* **BESCHREIBUNG DER AUFGABE**: Schreib die Zeilen aller folgenden Datensätze als nummerierte Liste um und lass die Leerzeilen weg.
==== GEGEBENE DATEN
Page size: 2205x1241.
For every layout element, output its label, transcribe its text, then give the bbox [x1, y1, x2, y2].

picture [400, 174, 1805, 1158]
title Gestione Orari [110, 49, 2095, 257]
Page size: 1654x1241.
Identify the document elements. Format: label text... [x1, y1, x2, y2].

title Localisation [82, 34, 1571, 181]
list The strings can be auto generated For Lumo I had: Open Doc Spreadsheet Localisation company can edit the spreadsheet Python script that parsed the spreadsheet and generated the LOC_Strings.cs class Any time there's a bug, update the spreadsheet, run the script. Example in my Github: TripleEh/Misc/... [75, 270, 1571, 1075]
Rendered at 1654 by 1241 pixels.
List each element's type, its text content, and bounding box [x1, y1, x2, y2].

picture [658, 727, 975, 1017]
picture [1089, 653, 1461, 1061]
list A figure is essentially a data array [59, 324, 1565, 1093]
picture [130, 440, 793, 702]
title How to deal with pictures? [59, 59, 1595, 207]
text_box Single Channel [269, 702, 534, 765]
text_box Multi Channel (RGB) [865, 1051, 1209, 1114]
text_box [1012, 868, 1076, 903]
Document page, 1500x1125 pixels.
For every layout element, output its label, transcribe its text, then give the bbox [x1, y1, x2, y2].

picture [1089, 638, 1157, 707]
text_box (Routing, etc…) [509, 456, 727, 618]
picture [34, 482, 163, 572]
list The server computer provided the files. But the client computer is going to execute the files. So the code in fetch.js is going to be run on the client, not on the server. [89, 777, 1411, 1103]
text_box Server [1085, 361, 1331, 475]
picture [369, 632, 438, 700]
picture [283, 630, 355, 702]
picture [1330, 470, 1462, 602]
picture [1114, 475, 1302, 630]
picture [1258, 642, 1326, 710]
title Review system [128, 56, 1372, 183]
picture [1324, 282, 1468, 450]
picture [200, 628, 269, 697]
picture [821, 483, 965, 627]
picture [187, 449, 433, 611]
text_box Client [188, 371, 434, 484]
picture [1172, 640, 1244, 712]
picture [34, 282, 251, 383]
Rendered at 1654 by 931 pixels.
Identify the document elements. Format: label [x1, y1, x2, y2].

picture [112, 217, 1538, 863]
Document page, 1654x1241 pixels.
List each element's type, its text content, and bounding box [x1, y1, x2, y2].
========
* **GELÖSTE AUFGABE**:
1. Page size: 2205x1241.
2. For every layout element, output its label, transcribe its text, then give the bbox [x1, y1, x2, y2].
3. picture [400, 174, 1805, 1158]
4. title Gestione Orari [110, 49, 2095, 257]
5. Page size: 1654x1241.
6. Identify the document elements. Format: label text... [x1, y1, x2, y2].
7. title Localisation [82, 34, 1571, 181]
8. list The strings can be auto generated For Lumo I had: Open Doc Spreadsheet Localisation company can edit the spreadsheet Python script that parsed the spreadsheet and generated the LOC_Strings.cs class Any time there's a bug, update the spreadsheet, run the script. Example in my Github: TripleEh/Misc/... [75, 270, 1571, 1075]
9. Rendered at 1654 by 1241 pixels.
10. List each element's type, its text content, and bounding box [x1, y1, x2, y2].
11. picture [658, 727, 975, 1017]
12. picture [1089, 653, 1461, 1061]
13. list A figure is essentially a data array [59, 324, 1565, 1093]
14. picture [130, 440, 793, 702]
15. title How to deal with pictures? [59, 59, 1595, 207]
16. text_box Single Channel [269, 702, 534, 765]
17. text_box Multi Channel (RGB) [865, 1051, 1209, 1114]
18. text_box [1012, 868, 1076, 903]
19. Document page, 1500x1125 pixels.
20. For every layout element, output its label, transcribe its text, then give the bbox [x1, y1, x2, y2].
21. picture [1089, 638, 1157, 707]
22. text_box (Routing, etc…) [509, 456, 727, 618]
23. picture [34, 482, 163, 572]
24. list The server computer provided the files. But the client computer is going to execute the files. So the code in fetch.js is going to be run on the client, not on the server. [89, 777, 1411, 1103]
25. text_box Server [1085, 361, 1331, 475]
26. picture [369, 632, 438, 700]
27. picture [283, 630, 355, 702]
28. picture [1330, 470, 1462, 602]
29. picture [1114, 475, 1302, 630]
30. picture [1258, 642, 1326, 710]
31. title Review system [128, 56, 1372, 183]
32. picture [1324, 282, 1468, 450]
33. picture [200, 628, 269, 697]
34. picture [821, 483, 965, 627]
35. picture [187, 449, 433, 611]
36. text_box Client [188, 371, 434, 484]
37. picture [1172, 640, 1244, 712]
38. picture [34, 282, 251, 383]
39. Rendered at 1654 by 931 pixels.
40. Identify the document elements. Format: label [x1, y1, x2, y2].
41. picture [112, 217, 1538, 863]
42. Document page, 1654x1241 pixels.
43. List each element's type, its text content, and bounding box [x1, y1, x2, y2].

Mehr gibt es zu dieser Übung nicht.